« Ce billet de train coûtait moins cher ce matin » Oui, nous sommes victime de « l’IP tracking » 7 méthodes pour les contrer

Bonjour, Lamascott est de retour pour vous parler de quelque chose qui nous arrive très souvent ! Souvenez-vous ! En effet, lorsqu’on souhaite faire des achats sur le net, on aperçoit que le prix augmente à chaque reconnexion ou bien que le stock du produit a étrangement baissé. En réalité nous somme victime de « IP TRACKING » !


Explication :
Le pistage d’adresse IP permet aux vendeurs de billets de train et d’avion en ligne d’augmenter leurs prix en fonction des requêtes.

Voici 7 parades pour les contrer.

Si vous prenez régulièrement vos billets de train en ligne, vous l’aurez sans doute remarqué : parfois, plus vous attendez avant d’acheter, plus le prix augmente. Normal, direz-vous. Plus on approche de la date de départ, moins il y a de places, plus elles valent cher.
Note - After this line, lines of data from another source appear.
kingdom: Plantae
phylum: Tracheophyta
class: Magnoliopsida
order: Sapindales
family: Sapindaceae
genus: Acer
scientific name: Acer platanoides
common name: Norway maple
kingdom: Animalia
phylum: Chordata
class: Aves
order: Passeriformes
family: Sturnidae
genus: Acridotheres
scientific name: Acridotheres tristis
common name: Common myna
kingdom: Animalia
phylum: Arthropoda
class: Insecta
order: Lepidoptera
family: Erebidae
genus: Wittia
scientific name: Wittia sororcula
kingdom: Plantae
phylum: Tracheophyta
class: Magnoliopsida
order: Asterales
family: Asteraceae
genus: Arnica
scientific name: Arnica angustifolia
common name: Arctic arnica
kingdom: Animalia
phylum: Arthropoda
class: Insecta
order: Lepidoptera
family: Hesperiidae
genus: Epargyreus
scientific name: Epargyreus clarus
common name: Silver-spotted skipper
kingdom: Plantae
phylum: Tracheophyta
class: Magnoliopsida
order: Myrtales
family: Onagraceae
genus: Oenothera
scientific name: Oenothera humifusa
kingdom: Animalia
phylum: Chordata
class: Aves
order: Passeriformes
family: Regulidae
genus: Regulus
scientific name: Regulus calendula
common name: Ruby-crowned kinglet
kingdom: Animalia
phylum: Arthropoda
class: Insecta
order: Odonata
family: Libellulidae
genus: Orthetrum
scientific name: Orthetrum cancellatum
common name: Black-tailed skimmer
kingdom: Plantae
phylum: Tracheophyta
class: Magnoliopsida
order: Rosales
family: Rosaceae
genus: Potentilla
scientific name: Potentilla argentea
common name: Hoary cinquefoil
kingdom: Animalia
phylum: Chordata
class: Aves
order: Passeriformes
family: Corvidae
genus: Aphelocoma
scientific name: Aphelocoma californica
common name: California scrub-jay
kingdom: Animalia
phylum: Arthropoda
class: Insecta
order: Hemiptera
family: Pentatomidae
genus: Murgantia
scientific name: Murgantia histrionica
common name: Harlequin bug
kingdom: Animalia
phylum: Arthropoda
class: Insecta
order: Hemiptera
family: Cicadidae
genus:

Mais si on vous disait que plus vous vous connectez, plus le prix augmente, alors même que le nombre de places reste constant ? La faute à l’« IP tracking », ou « le pistage d’adresse IP ».

Comme l’explique de manière détaillée le blog SOS conso du Monde, « le principe est simple » :

« Quand vous faites une recherche de billets, l’opérateur enregistre cette recherche et l’associe à l’adresse IP du terminal que vous utilisez (ordinateur, smartphone, etc.). Il vous propose alors un prix “p” […]. Si vous réalisez la transaction, vous payez ce prix “p”, fin de l’histoire.

Mais si vous n’achetez pas immédiatement et que vous réessayez un peu plus tard, l’opérateur a gardé en mémoire que vous aviez manifesté un intérêt pour ce trajet, et il vous propose alors un prix un peu supérieur “p+e”, ceci afin de susciter l’achat immédiatement en vous laissant penser que le nombre de places diminue et que le prix augmente.

Et ceci même si aucun changement n’a eu lieu, même si aucun autre client ne s’est manifesté. Il s’ensuit une logique incrémentale : plus vous allez réitérer la simulation, plus le prix va augmenter – toujours par petit palier. L’objectif est très clair : provoquer la vente. Et ça fonctionne très bien. »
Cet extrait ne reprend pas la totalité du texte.